The Mexican Peso finished 0.15% lower before recovering its momentum on Friday morning. The Mexican Peso strengthened on Thursday with the release of favorable unemployment statistics. Mexican unemployment fell to 3.5% in December 2021, down from 3.8% in December 2020. It was the lowest rate of unemployment since the epidemic began in March 2020. Simultaneously, the economically active population increased by 4.3 million people to 59 million, increasing the labour force participation rate to 59.5% in December 2020 from 56.5% in December 2020. On the contrary, the global risk-off mood created downward pressure on the Peso versus the greenback as investors sold off global stocks. Meanwhile, the subdued U.S. dollar price this morning underpins the upward traction for the Peso.  Looking ahead, the risk sentiment will drive Peso prices further. 
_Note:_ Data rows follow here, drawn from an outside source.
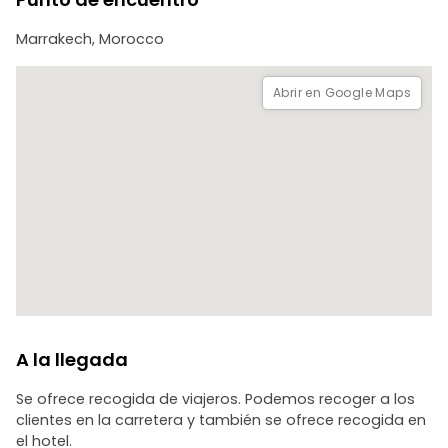
Marrakech, Morocco
Abrir en Google Maps
A la llegada
Se ofrece recogida de viajeros. Podemos recoger a los
clientes en la carretera y también se ofrece recogida en
el hotel.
The Chinese Yuan closed 0.02% higher on Thursday. The Yuan strengthened against the U.S. dollar on Friday, and it's on track for its second consecutive weekly rise, despite Beijing's increased policy easing measures to spur development. On Thursday, the People's Bank of China lowered the one-year LPR (Loan Prime rate) by ten basis points to 3.7%, and the mortgage benchmark by five basis points to 4.6%, after an unexpected drop to the one-year MLF (Medium-term Lending Facility) on Monday. Meanwhile, the yield on China's 10-year government bonds dropped to 2.72% in January, the lowest level since May 2020, after the PBoC's decision to slash key interest rates and commit to using further monetary measures to boost the economy. Elsewhere, the Shanghai Composite slid 0.91% to 3,523 points on Friday, while the Shenzhen Component fell 1.19% to 14,030 points, as mainland stocks failed to gain traction despite Beijing's increased policy easing attempts to boost development.


The Brazilian Real surged 0.15% higher against the greenback on Thursday, reaching the highest level since November 11, 2021. The Real took advantage of the chance to begin unwinding bets against the Brazilian currency and retracement of U.S. treasury yields, with an eye on the political landscape. Meanwhile, investors remained focused on domestic worries, particularly accusations made by public workers who demonstrated in Brasilia on Tuesday to seek wage rises. Additionally, last year's implementation of the PEC dos Precatórios, which altered the expenditure limit regulation to allow for increased government spending, shook investors' trust in the soundness of public finances. Elsewhere, hopes that the U.S. Federal Reserve will begin raising rates at its next meeting waned as the development of the coronavirus' omicron strain raised worries about a faltering economy.